After thinking a lot i asked my dad for $2k to start selling stuff under my own brand name He agreed. i found a supplier on Alibaba and decided to sell water bottles as my first product. chose usa as my primary market.
the products reached Amazon warehouses in usa and congrats to me, I was officially a brand owner at 17.
i was so happy that my family would make fun of me at home.
Then there was no sale for weeks again. i waited week after week for my first sale until one day that wish was fulfilled.
however that was my first and last sale because after that i was just looking at a blank dashboard for months.
idk why that failed: private label? wrong product? wrong market? starting too big? but anyway, i then paid amazon to throw away them bottles so i could get rid of their costs, and this was the end of being a brand owner. still in debt to my dad :)
then it was January 2025.
new year, new attempt. this time, decided to go into the content creation world. chose X and created my account.
thinking that I'd be writing about my interests such as programming, AI, and gain followers but after discovering communities such as build in public and finding accounts like @marclou, @jackfriks talking about a new term called " vibe coding " and how people can make money with it by creating quick mvps and production-ready apps, i decided to give it a try. started with lovable. created a meme website called snapmeme and posted about it on my X accounts and communities.
but every post would have about 10 to 30 views. so as no one knew about this snapmeme, so-called my startup i didnt have any other way but to give up on this too
i didnt give up on writing tweets though, despite knowing that nobody would really see them. I had about 200 followers at that time. now i have 250 😇.
but as i was just writing tweets and not building anything, it didn't feel alright- i decided to learn programming from scratch.
i bought a 53h python course on Udemy. watched it for a few weeks but seeing people claiming that they made.....money with their vibe coded app built in a weekend, I quit that course too and decided to go back to vibe coding and this time build an app.
still building it.
i still do not know if what I'm doing is right or wrong or if this time I'm gonna succeed or not but I will keep going because of this quote: ( if you're tired of starting over, stop giving up.)
now reflecting on this journey full of failures and give-ups, i sometimes think; What if i had started another dropshipping store and not given up? What if i had chosen another product and sold it on amazon instead of quitting it all What if i had not quit that python course and finished it till the end? and .......
but because of these experiences: just because someone in some part of the world got rich doing X doesn't mean you can't, and just because they succeeded doesn't mean you will.
i now know that figuring out is an important skill, no matter what you do, because most of the time, the reason I'd quit was getting stuck at sth and not trying to figure it out.

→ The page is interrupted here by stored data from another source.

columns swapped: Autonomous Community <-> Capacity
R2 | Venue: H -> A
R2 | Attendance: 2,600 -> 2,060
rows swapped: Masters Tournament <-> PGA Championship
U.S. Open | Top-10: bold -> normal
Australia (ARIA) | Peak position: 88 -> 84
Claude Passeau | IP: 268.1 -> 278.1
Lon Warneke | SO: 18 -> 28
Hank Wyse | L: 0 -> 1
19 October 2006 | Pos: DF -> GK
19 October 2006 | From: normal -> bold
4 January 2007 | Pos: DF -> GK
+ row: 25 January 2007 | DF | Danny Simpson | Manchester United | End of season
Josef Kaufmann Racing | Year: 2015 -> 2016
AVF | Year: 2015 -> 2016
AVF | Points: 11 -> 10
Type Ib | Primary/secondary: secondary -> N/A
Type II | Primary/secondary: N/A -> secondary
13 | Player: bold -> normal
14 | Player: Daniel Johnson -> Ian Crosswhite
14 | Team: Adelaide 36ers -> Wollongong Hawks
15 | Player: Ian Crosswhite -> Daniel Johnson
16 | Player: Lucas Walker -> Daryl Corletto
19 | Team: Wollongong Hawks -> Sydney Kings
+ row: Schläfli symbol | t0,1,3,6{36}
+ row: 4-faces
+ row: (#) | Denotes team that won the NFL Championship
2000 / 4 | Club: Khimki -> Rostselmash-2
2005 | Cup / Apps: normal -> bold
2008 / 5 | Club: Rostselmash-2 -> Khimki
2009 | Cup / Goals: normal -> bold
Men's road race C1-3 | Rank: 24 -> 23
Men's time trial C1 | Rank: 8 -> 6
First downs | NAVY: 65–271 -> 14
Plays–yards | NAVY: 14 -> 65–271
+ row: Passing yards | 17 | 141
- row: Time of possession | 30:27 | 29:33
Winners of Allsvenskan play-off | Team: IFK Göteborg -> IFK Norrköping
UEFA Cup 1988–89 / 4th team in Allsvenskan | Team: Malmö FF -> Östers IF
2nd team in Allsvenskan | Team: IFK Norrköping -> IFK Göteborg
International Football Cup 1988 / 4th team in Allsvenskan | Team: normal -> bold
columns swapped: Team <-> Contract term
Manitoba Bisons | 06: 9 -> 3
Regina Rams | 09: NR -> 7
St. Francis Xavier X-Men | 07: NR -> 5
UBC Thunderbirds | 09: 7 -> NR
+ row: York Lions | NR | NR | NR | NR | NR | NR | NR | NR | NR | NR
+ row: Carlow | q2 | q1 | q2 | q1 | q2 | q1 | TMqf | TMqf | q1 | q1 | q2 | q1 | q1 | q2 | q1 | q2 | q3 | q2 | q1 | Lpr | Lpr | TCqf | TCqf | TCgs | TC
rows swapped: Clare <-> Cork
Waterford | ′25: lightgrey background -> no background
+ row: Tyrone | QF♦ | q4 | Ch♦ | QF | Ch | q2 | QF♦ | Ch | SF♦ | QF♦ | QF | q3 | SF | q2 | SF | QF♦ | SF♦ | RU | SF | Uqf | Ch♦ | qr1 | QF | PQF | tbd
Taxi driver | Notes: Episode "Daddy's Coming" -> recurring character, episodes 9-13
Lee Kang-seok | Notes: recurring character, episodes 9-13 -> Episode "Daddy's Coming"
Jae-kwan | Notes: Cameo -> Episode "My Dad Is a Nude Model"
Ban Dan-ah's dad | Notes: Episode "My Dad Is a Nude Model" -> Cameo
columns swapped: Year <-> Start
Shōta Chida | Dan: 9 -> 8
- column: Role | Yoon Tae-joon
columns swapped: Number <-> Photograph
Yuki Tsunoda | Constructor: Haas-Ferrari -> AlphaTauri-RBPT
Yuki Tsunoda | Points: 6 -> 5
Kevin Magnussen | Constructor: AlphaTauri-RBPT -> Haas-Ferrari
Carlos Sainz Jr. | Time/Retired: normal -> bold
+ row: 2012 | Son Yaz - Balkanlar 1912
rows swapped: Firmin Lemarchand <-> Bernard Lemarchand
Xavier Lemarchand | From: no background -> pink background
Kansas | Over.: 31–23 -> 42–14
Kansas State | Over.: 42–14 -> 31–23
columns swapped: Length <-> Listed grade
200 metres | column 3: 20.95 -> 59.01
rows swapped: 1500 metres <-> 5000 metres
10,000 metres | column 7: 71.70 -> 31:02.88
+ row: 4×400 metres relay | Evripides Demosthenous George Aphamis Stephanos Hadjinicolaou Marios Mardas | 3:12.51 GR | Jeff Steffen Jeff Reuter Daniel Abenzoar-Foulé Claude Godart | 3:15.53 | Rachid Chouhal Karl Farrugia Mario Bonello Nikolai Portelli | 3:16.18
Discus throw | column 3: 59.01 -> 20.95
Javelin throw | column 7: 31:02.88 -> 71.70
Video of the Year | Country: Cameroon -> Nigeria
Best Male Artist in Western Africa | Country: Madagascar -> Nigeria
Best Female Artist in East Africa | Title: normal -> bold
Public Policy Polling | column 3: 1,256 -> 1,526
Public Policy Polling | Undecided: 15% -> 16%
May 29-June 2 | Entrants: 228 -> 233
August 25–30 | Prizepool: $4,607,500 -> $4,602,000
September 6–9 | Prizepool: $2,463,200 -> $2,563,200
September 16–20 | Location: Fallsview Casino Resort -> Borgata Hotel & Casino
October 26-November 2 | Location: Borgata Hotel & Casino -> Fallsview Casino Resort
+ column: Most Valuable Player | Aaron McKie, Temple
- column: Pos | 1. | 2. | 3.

I'm able to use/work with tools and apps like creating a store on Shopify, using WordPress, Lovable, Cursor, Codex, Claude, Canva, Gumroad, claude, chatgpt, gemini, git and github, VS Code, Xcode... that otherwise wouldn't have known or used them at all if it wasn't for these experiments. i now know that not everything is as easy and plain as it looks on social media and in the " best businesses to start in ...... year " videos.
So was it worth it? well i don't really know, but i do think i did well by experiencing different things and skills, as they helped me: develop a sense of curiosity the courage to start something new and that failures aren't always bad; sometimes they just open your eyes to a new world.